_What you need to do_: Every line from the one containing "and checkout if needed." to the one containing "bitbake/lib/bblayers/layerindex.py | 51" in the records below, both included, must be set down exactly, and no other line.

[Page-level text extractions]
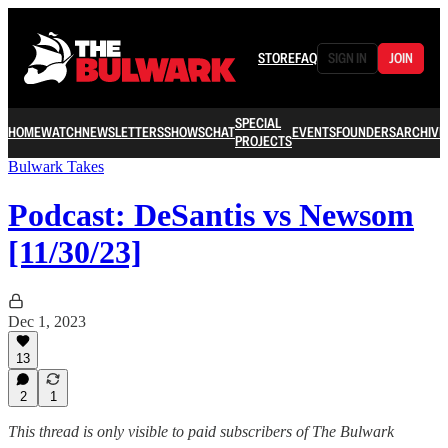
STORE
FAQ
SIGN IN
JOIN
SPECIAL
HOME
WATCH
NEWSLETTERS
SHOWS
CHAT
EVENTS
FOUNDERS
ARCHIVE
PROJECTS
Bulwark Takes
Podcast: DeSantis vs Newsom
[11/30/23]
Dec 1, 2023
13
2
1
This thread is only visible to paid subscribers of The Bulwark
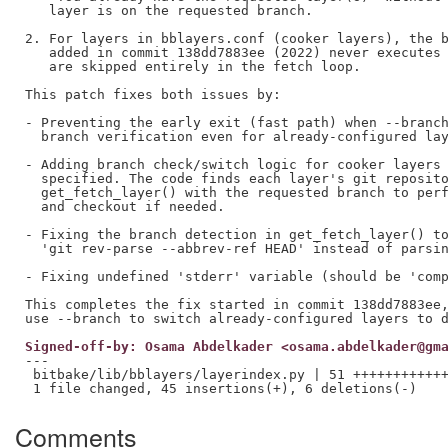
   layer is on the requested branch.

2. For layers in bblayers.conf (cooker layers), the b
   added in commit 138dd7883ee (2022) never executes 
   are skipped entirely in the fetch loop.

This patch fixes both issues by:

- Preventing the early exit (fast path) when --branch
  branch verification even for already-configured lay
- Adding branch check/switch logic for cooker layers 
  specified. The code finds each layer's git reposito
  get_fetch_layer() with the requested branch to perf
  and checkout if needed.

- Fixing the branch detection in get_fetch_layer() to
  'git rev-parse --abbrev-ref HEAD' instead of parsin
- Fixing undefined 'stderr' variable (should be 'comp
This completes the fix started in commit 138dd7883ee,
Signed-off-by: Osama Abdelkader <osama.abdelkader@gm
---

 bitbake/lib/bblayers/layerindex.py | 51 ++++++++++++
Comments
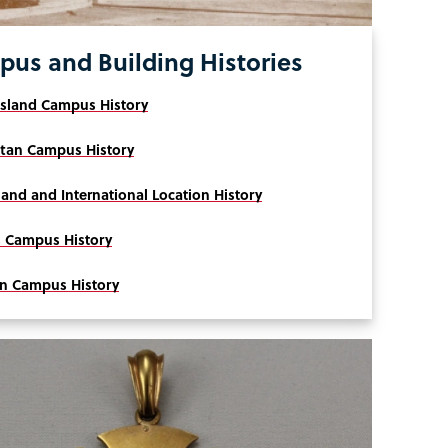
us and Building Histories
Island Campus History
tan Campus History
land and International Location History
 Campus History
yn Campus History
--
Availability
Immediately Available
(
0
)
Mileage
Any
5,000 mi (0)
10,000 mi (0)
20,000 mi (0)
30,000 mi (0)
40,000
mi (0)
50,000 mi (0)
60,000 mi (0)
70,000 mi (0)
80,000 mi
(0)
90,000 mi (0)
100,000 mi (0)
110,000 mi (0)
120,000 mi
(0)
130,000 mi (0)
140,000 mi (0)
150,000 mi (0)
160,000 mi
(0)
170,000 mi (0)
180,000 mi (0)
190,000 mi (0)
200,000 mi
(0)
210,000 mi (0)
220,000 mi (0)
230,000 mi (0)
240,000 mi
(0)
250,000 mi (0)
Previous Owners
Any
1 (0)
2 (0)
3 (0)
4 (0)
---
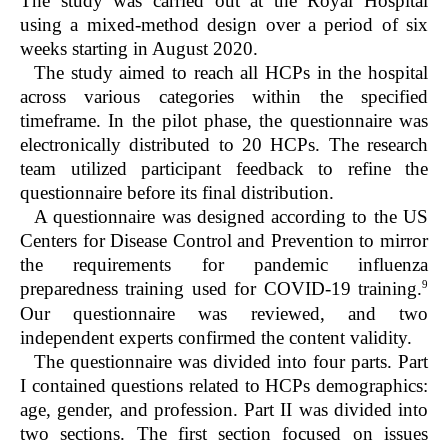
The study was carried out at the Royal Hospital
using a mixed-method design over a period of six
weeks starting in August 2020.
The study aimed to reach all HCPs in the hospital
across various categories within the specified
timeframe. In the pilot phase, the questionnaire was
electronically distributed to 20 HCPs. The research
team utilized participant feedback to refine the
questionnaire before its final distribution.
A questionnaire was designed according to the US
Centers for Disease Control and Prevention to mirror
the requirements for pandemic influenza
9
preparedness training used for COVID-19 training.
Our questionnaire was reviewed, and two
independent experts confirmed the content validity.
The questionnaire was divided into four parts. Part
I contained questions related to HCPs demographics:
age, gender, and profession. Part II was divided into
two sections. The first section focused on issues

_Result of the exercise_:
  and checkout if needed.

- Fixing the branch detection in get_fetch_layer() to
  'git rev-parse --abbrev-ref HEAD' instead of parsin
- Fixing undefined 'stderr' variable (should be 'comp
This completes the fix started in commit 138dd7883ee,
Signed-off-by: Osama Abdelkader <osama.abdelkader@gm
---

 bitbake/lib/bblayers/layerindex.py | 51 ++++++++++++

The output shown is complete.